Network Traffic Analysis - Web Server Compromise.

calendar Mar 23, 2023 · 2 min read · Network Incident Response Tutorial  ·
Share on: linkedin copy

Overview

Disclaimer: This is not aimed at delivering the level of supporting computer science knowledge and self study is a requirement to obtain profficiency.

Scope

This tutorial is based on a PCAP file of an alleged web server compromise and potential data loss. The file contains connections to a single webserver over a number of days. This will walk thoguht common approaches where parsing through network captures.

Required Tooling

  • Wireshark
  • NGREP

Competency

Level: Basic, Difficulty: Easy, Computer Science: TCP/IP,UDP,HTTP

Competancy Areas:

  • Vulnerabilities Assessment - Skill in performing packet-level analysis using appropriate tools.
  • Infrastructure Design - Knowledge of network protocols and directory services.
  • Information Systems/Network Security - Knowledge of what constitutes a network attack and the relationship to both threats and vulnerabilities.
  • Computer Network Defence - Knowledge of common attack vectors on the network layer.

Learning Outcome

With practice this will allow the student to navigate through network capture data and search for indicators or anomolies.

Visual inspection and pattern search will allow students to become familiar with the type of data they would expect to see and signs of untoward network traffic.

Subject

The intial traffic view confirms web based http access. Using tools like wireshark or ngrep to perform simple quiries to search for certain interactions with the web server such as HEAD or GET requests.

This allows a crude filtering of the traffic through ngrep to help focus in on activity. Wireshark graphical inspection allows a more visual view of the entire traffic to spot obvious traffic patterns and suspect GET requests.

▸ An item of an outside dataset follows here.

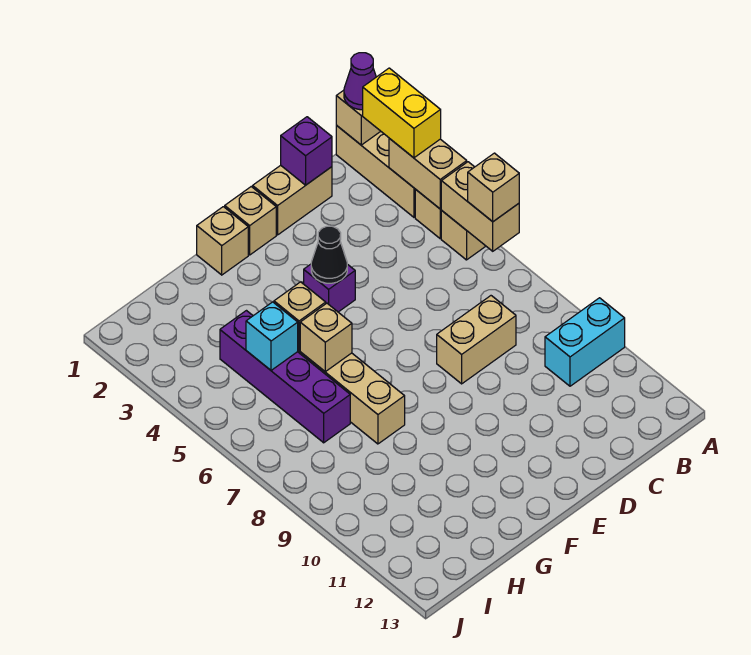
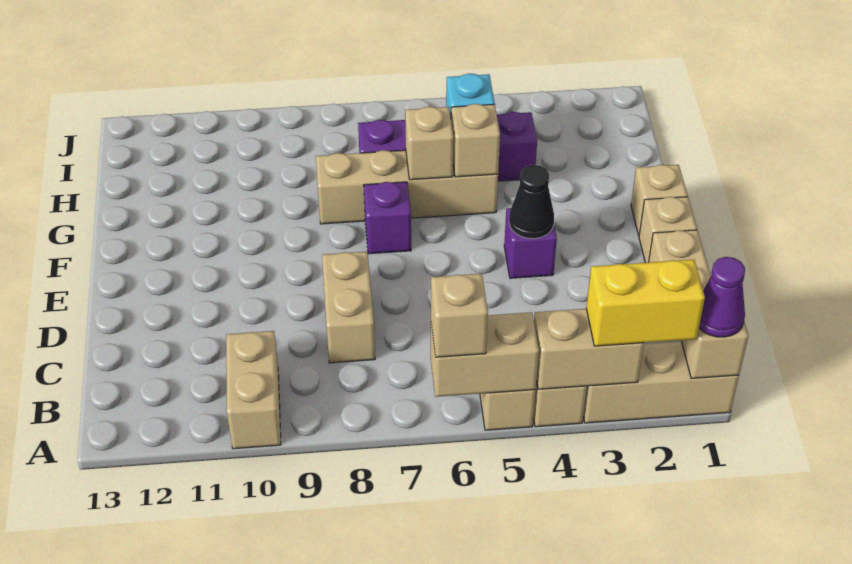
cyan 1x2 brick [545,298,625,386] -> tan 1x2 brick [226,331,281,449]
purple 1x1 brick [281,117,332,185] -> purple 1x1 brick moved to [364,182,411,254]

This approach is useful in quickly identifying relevant packet information and remote hosts. A more detailed view of traffic then allows and analyst to identify exchanged packets and form a hypothesis of what occured on the web server.

This method also allows to identify what was attempted and failed or resulted in 404 response as it can help to asscertain motive of the enumeration of intrusion.

Being able to reduce a data volume when dealing with network traffic is essential as part of triage to ensure the analyst focuses on the pertinant data as time is often limited.

Video

Duration:24min

Further Reading Subjects:

  • TCP/IP handshake
  • Common Network proctocols such as DNS, HTTP, HTTPS, FTP,SFTP, RDP, TELNET, SSH.
  • Ensure a fundemental knowledge of computer networks.